Probably the largest “hot button” topic in Cuba recently is the US Embargo – now more than 50 years old.   The effect on the people and Cuba’s economy was quite evident during our tour, so we left with a lot of questions regarding why this has continued for so long.   We learned that they are many groups in the US (especially in Miami) who have a vested interest in continuing the embargo since they lost all of their property when they fled.   We also know that many are opposed to lifting it because of human rights issues. (There were over 6,000 political detentions in Cuba in 2012 – one of the highest in the world per capita.)   I also learned in my research that the US is Cuba’s second largest food supplier since exports began following a hurricane in 2001.

I will let the reader decide and here just list a few of the main Pros and Cons regarding the Embargo.

PROS for Keeping the Embargo: 1. Cuba has not met the conditions required to lift it.   2. Ending it now would make the US look weak.    3.  Opening trade would only help the government, not regular Cuban citizens.  4. It will be a necessary bargaining chip when a new leader takes power.   5.  Cuba has not demonstrated a willingness to negotiate in good faith with the US.  

CONs against Keeping the Embargo:   1. It has failed to achieve its goals.   2.  Cuba does not pose a threat to the US.    3.  The US should not have different trading and travel policies for Cuba than for other countries with governments it opposes.   4. Lifting the embargo would put pressure on Cuba to address problems that it had previously blamed on US sanctions.    5.  It is detrimental to the reputation of the US.
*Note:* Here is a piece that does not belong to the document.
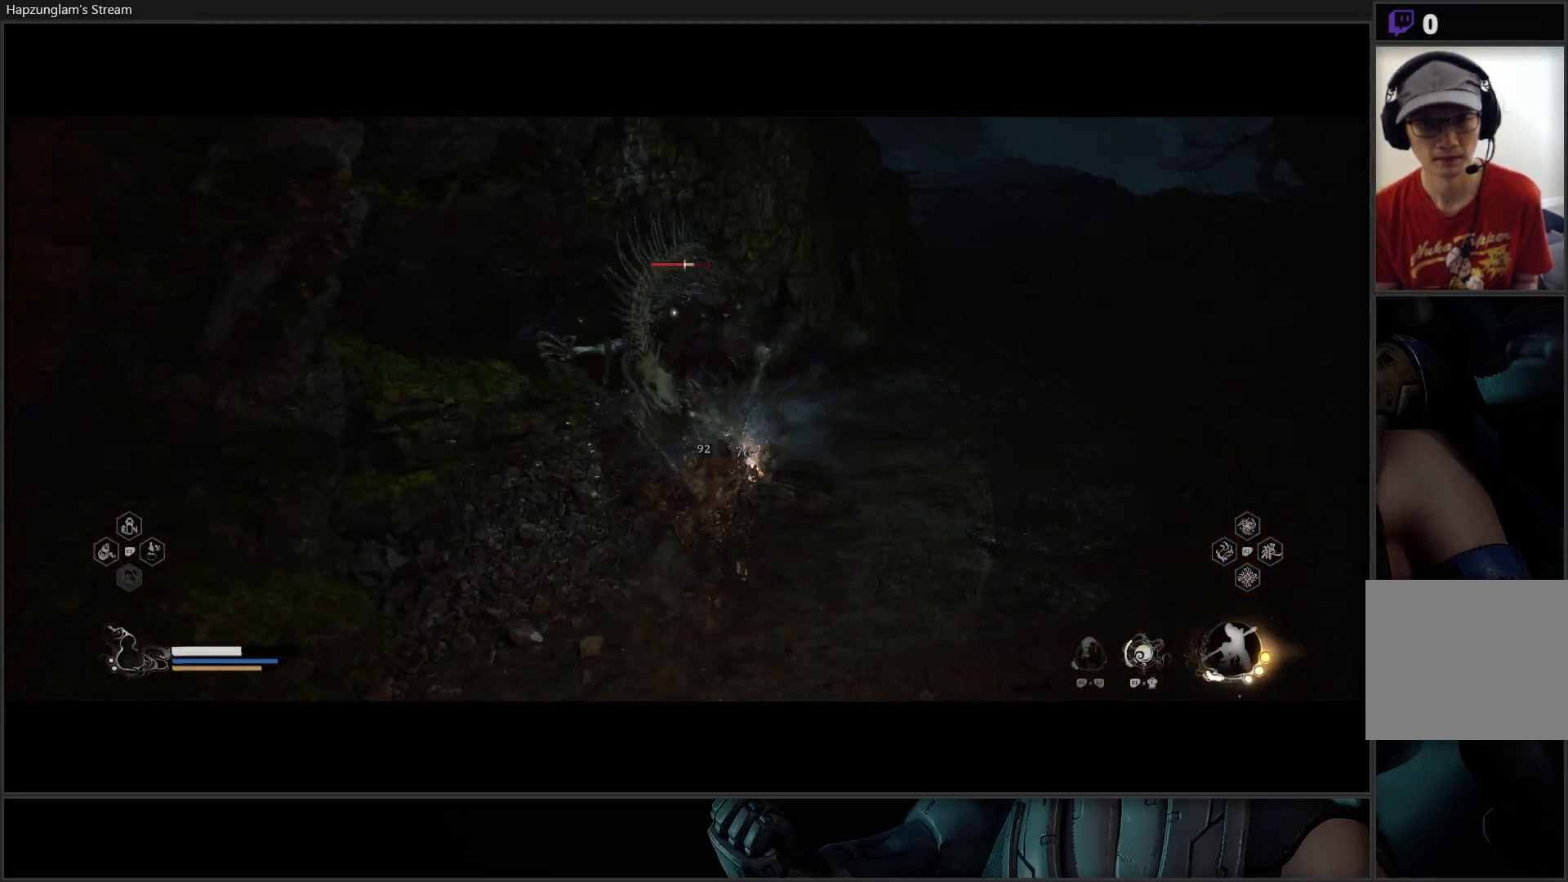
{"buttons": [], "left_stick": "center", "right_stick": "center", "events": [[50, "X", "up"], [116, "X", "down"], [200, "X", "up"], [267, "X", "down"], [350, "X", "up"]]}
Hopefully a few of these issues will stimulate you to research further such topics as the Politics of Cuba, Cuban-Russian relations, etc.   The encouraging news is that positive change is happening.   For example, in hopes of one day being able to attract cruise ships, Havana is moving their commercial port and refineries to another part of the island and completely rebuilding the main harbor area for tourism.   A lot of the future will depend on who assumes power when the Castro regime is over in four years.